What you are asked to do:
After locating the line with "- useWorkspaceChatSettings, usePersonalChatSettings" in the data that follows, return it and every later line exactly, up to and including the line with "have accessible on the webshop.".

(Source texts of formatted documents)

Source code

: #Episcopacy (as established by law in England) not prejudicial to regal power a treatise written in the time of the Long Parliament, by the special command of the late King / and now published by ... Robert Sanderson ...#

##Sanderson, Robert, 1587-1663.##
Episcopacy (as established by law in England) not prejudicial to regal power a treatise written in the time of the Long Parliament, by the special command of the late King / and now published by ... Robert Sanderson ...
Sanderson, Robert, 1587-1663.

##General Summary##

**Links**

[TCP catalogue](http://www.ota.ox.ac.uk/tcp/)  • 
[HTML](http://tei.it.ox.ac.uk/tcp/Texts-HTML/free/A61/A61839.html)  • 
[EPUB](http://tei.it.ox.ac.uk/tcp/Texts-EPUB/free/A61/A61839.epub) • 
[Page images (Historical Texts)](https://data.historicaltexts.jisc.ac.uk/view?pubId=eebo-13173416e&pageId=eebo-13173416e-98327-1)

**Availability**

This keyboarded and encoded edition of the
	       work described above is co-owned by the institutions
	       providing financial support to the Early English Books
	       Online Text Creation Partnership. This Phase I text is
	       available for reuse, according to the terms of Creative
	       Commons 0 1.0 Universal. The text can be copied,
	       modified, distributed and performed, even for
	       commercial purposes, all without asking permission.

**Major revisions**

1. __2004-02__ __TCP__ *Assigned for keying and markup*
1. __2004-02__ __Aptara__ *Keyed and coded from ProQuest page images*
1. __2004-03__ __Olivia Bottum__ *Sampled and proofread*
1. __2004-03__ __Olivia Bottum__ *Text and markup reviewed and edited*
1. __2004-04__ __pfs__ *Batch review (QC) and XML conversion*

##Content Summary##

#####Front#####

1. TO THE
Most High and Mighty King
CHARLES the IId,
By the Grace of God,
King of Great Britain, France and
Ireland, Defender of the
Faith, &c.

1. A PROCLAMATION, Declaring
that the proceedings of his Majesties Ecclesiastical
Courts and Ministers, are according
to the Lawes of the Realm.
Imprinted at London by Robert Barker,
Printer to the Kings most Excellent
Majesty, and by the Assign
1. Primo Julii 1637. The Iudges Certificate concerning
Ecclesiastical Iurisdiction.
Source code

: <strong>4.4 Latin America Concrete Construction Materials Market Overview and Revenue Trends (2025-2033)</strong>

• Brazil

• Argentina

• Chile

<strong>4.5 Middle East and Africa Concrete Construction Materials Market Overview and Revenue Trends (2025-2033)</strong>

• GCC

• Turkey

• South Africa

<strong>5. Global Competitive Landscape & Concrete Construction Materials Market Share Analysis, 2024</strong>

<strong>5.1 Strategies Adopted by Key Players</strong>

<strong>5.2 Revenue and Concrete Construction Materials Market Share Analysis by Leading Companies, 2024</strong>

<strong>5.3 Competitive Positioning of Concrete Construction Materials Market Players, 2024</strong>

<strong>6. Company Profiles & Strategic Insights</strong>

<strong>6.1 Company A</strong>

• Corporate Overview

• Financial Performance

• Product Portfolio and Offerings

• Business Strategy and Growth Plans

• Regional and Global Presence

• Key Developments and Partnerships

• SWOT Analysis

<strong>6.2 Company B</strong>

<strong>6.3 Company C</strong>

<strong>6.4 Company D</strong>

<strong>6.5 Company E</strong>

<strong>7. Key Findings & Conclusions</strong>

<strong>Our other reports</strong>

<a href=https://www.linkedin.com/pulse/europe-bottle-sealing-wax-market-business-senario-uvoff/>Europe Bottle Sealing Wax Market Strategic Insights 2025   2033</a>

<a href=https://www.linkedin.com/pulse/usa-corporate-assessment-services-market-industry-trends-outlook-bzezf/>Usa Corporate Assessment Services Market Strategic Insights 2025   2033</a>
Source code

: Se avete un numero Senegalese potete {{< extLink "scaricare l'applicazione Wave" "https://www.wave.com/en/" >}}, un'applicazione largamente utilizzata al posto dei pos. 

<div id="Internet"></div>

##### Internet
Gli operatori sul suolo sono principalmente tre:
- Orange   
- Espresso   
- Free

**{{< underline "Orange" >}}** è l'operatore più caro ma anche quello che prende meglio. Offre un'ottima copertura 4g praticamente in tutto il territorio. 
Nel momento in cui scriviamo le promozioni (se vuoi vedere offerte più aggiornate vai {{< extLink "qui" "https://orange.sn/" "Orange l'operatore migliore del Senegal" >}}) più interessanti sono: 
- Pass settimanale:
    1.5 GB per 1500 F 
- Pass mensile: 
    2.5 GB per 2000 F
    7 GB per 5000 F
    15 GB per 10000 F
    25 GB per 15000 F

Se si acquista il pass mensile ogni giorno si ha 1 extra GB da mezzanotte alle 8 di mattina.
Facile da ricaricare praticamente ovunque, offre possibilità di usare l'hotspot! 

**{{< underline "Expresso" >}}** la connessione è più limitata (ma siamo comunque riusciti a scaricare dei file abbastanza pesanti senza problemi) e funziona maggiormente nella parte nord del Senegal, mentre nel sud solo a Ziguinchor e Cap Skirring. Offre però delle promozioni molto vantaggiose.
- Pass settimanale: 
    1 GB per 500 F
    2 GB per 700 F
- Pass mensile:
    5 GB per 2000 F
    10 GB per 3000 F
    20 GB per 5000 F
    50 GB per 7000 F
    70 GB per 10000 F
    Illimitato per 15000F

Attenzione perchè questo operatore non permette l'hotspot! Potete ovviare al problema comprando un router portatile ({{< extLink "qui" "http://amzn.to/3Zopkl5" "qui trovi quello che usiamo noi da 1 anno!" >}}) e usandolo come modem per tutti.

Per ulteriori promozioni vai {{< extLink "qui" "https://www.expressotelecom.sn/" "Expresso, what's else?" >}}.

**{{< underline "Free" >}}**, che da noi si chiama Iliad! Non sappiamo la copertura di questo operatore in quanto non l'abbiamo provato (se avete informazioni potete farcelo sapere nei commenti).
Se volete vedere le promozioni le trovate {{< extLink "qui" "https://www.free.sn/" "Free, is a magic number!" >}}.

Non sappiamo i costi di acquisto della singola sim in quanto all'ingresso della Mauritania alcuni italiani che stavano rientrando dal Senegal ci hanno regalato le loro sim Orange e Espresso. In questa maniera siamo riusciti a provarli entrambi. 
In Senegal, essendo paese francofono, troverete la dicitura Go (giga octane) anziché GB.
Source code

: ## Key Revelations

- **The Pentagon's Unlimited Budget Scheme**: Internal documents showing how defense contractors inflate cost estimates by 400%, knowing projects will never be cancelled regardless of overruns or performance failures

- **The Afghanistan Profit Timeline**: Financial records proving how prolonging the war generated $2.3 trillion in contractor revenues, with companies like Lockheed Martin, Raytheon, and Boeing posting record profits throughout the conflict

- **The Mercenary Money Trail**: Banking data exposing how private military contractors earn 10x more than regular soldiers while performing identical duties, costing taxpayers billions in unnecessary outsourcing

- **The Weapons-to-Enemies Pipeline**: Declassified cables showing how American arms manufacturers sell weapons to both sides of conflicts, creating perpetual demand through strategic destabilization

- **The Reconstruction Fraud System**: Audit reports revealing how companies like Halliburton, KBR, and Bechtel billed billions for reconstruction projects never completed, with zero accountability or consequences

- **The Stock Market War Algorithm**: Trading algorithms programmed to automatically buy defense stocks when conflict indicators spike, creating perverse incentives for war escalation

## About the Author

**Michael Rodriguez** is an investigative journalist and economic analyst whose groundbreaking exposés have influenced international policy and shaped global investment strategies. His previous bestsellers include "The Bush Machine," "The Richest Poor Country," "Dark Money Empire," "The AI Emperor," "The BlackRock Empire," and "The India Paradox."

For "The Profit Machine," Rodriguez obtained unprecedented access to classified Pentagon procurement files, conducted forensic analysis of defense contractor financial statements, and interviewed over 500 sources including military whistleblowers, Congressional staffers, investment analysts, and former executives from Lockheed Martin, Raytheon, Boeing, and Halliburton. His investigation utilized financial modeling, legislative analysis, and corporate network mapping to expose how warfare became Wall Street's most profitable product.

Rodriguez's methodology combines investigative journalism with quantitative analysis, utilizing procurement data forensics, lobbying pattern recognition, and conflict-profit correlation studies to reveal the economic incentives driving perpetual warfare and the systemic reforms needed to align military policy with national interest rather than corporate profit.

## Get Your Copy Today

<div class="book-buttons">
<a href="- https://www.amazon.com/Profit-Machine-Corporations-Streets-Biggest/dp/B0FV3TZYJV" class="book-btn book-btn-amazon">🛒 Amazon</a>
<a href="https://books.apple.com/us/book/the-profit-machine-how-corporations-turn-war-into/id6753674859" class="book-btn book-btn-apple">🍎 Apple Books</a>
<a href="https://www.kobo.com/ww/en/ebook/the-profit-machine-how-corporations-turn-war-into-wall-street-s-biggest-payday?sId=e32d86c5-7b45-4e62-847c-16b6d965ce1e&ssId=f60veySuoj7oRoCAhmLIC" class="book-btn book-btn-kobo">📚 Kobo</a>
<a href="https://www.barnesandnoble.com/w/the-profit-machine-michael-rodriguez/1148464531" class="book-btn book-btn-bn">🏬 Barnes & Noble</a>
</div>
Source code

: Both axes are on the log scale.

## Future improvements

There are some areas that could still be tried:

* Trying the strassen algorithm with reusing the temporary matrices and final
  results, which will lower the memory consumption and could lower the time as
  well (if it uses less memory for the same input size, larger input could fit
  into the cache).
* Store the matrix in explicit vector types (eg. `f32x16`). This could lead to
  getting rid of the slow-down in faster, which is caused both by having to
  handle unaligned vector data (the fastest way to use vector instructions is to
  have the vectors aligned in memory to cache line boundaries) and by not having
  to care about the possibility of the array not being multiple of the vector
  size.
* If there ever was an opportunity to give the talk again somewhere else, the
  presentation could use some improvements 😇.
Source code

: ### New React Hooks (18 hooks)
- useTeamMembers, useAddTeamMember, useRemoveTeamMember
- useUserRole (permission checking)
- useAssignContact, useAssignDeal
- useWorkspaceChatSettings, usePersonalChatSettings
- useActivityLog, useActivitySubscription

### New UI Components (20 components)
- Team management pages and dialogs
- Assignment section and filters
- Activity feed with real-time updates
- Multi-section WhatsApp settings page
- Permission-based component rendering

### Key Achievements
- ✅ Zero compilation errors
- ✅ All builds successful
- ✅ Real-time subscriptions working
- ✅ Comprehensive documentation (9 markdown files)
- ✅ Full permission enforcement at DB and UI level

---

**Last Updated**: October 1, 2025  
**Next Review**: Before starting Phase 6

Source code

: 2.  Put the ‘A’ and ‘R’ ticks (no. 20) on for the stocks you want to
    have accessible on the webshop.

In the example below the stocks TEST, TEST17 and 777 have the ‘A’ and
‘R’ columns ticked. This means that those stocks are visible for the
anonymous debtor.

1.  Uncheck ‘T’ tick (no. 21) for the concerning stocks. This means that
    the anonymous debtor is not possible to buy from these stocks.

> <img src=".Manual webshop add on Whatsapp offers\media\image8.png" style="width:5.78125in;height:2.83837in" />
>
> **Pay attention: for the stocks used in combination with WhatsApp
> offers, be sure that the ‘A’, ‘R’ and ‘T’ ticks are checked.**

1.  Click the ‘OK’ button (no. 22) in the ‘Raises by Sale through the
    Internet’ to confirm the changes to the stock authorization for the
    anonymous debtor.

Written answer:
- useWorkspaceChatSettings, usePersonalChatSettings
- useActivityLog, useActivitySubscription

### New UI Components (20 components)
- Team management pages and dialogs
- Assignment section and filters
- Activity feed with real-time updates
- Multi-section WhatsApp settings page
- Permission-based component rendering

### Key Achievements
- ✅ Zero compilation errors
- ✅ All builds successful
- ✅ Real-time subscriptions working
- ✅ Comprehensive documentation (9 markdown files)
- ✅ Full permission enforcement at DB and UI level

---

**Last Updated**: October 1, 2025  
**Next Review**: Before starting Phase 6

Source code

: 2.  Put the ‘A’ and ‘R’ ticks (no. 20) on for the stocks you want to
    have accessible on the webshop.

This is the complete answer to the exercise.